Responding to the news that the Lahore-based Pakistani peace activist Raza Khan has gone missing, Dinushika Dissanayake, Amnesty International’s Deputy South Asia Director, said:

“The Pakistani authorities must take all measures necessary to investigate Raza Khan's fate immediately.

“Scarcely does a week go by without Amnesty International receiving reports of people going missing in Pakistan. Many of them may have been subjected to enforced disappearances, which is a crime under international law.

“In October, Pakistan was elected to the UN Human Rights Council on a pledge to uphold universal human rights for all.
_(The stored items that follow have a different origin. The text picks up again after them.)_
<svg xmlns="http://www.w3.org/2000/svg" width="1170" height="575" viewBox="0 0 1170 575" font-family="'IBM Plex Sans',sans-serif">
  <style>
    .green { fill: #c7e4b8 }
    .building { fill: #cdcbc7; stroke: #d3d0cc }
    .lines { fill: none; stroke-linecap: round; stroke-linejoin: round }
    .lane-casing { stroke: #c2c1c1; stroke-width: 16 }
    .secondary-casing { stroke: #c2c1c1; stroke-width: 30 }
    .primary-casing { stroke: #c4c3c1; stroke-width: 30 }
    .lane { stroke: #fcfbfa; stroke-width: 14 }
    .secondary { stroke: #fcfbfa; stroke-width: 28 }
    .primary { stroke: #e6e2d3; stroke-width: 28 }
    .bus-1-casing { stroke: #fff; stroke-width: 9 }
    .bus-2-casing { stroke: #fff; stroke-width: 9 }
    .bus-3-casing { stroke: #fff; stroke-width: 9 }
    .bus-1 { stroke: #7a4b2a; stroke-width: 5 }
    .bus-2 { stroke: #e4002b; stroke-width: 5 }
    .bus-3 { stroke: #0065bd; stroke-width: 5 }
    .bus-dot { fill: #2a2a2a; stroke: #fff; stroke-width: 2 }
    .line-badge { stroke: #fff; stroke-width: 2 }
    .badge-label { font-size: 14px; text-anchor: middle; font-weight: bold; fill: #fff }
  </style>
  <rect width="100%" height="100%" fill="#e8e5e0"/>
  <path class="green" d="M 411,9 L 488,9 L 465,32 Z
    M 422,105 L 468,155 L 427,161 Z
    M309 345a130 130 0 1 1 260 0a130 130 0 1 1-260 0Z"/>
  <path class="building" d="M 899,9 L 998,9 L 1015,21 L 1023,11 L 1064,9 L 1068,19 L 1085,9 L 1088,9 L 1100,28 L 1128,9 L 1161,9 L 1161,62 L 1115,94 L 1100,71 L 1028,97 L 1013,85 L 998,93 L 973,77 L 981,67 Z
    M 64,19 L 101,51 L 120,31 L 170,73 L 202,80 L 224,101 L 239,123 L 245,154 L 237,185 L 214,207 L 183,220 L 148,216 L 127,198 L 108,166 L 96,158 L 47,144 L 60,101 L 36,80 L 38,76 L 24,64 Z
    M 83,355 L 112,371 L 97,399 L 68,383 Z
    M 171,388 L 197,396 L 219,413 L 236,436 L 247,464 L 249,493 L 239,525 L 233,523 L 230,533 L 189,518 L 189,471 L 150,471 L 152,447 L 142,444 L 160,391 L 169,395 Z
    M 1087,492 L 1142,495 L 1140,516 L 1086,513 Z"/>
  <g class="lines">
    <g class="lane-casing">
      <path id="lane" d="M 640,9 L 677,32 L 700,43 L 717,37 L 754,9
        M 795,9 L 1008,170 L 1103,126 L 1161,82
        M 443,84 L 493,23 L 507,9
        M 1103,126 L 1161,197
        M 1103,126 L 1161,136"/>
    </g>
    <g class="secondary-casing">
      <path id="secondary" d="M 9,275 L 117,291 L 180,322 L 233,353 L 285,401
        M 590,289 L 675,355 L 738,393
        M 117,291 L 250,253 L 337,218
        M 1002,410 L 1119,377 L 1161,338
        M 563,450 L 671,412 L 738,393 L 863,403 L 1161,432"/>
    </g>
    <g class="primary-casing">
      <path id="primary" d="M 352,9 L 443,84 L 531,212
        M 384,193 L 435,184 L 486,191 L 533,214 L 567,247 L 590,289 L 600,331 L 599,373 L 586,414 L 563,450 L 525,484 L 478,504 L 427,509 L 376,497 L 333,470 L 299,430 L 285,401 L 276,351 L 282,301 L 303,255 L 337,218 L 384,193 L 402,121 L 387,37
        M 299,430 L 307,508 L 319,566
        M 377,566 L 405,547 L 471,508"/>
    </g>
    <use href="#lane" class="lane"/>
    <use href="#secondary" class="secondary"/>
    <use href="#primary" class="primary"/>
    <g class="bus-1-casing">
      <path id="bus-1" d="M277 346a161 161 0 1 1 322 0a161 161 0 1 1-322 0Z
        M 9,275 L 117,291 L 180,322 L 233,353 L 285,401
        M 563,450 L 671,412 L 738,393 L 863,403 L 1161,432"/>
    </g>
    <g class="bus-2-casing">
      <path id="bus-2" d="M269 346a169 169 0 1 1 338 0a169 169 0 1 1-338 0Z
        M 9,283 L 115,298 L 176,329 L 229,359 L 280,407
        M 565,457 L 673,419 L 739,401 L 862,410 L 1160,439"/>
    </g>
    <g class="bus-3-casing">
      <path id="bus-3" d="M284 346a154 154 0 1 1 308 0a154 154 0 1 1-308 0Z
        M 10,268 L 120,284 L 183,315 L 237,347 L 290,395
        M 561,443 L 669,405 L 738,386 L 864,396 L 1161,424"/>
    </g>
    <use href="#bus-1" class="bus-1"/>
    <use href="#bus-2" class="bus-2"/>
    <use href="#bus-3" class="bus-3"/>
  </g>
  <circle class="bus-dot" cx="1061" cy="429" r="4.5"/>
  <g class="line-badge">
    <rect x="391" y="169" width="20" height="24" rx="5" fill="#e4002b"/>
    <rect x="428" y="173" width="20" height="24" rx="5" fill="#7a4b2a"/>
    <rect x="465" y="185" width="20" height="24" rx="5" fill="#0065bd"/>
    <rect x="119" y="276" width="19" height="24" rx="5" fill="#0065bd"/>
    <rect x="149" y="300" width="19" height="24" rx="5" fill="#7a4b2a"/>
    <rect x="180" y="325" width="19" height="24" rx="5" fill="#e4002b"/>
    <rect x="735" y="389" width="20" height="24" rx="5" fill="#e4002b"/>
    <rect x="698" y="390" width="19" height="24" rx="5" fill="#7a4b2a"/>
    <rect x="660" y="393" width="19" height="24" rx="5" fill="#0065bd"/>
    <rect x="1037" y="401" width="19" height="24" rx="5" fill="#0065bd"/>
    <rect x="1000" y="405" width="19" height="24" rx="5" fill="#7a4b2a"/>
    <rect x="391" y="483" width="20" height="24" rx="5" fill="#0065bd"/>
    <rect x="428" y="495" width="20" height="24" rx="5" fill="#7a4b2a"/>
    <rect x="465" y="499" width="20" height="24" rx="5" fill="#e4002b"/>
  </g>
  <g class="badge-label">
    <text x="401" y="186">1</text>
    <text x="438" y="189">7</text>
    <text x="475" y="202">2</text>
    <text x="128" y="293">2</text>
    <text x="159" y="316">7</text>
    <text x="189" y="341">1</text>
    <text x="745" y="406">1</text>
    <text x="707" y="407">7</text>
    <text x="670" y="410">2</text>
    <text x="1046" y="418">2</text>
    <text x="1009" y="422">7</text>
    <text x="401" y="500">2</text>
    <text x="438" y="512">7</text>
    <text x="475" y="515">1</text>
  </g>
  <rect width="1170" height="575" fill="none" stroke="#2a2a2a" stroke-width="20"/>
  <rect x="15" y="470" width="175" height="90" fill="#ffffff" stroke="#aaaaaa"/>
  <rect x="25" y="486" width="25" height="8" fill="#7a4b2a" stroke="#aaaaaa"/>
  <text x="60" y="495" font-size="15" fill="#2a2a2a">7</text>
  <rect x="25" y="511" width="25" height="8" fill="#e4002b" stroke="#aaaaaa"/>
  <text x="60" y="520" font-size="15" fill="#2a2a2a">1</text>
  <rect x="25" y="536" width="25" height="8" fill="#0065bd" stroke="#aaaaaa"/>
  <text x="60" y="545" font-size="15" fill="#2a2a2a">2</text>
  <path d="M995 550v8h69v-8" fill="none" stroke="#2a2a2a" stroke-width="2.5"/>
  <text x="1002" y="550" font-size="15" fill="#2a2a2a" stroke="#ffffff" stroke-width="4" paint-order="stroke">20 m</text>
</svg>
But we’ve seen few effective attempts to investigate these disappearances and no-one has ever been held accountable for them.

“Raza Khan’s alleged disappearance in Lahore comes as London Mayor Sadiq Khan is visiting the city. We hope the mayor calls on the Pakistani authorities to immediately establish his whereabouts and return him to his family.”

Raza Khan has not been seen or heard from since Saturday 2 December, when he left his office in Lahore’s Garden Town neighbourhood.

Enforced disappearances

Enforced disappearances are a blight on Pakistan’s human rights record, with hundreds and possibly thousands of cases reported across the country in recent years. Victims of enforced disappearances are at considerable risk of torture and other ill-treatment and, very often, death. To date, not a single person suspected of criminal responsibility for the crime has been brought to justice in Pakistan.

Over recent years, enforced disappearances have spread deep into Pakistan’s main urban centres. Pakistan’s Commission on Inquiry on Enforced Disappearances received nearly 300 cases of alleged enforced disappearances from August to October this year, by far the largest number in a three-month period in recent years.